Я старалась, как могла, успокоить ее:
– Ну что вы, Маруся! Какие расстрелы!.. Очень хорошо, что везут. В Москву везут – там разберутся. Раз вы не виноваты, чего же бояться? Со мной вот тоже недоразумение…
И я рассказывала ей в утешение, как была арестована, совершенно неизвестно за что и почему. Притихшая Маруся слушала, но потом с тоской твердила свое:
– Вот погодите… Пойдете на допрос, тогда узнаете.
– Что узнаю?
Маруся не могла ответить, что именно я узнаю, только с глубокими вздохами повторяла:
– Ах, тогда узнаете!..
Как она была права, эта девочка! Конечно, она уже имела опыт, знала, что такое «допрос». Марусю не расстреляли. Она получила всего три года – тогда еще давали три! – за болтовню. А меня судил военный трибунал как особо опасную преступницу и террористку…

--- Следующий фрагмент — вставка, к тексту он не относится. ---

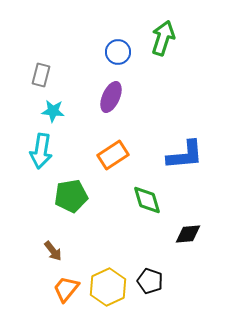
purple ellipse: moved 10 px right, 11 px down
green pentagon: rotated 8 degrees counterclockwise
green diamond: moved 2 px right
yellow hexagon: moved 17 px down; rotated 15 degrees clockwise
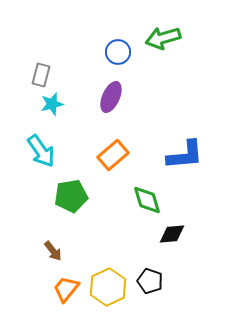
green arrow: rotated 124 degrees counterclockwise
cyan star: moved 1 px left, 7 px up; rotated 20 degrees counterclockwise
cyan arrow: rotated 44 degrees counterclockwise
orange rectangle: rotated 8 degrees counterclockwise
black diamond: moved 16 px left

Итак, мы ехали в Москву. Наутро наши конвоиры, устроившись у бокового столика, с аппетитом начали уплетать свой нехитрый солдатский завтрак – толстенные ломти хлеба, приправляя их фасолевыми консервами. У нас с Марусей потекли слюнки.
– А арестованных кормить полагается? – спросила я.
Солдаты смешались.
– Сейчас доложу, – буркнул один из них и пошел докладывать.
Вскоре явился «маленький капрал».
– Вы что, на дорогу пайку не получили?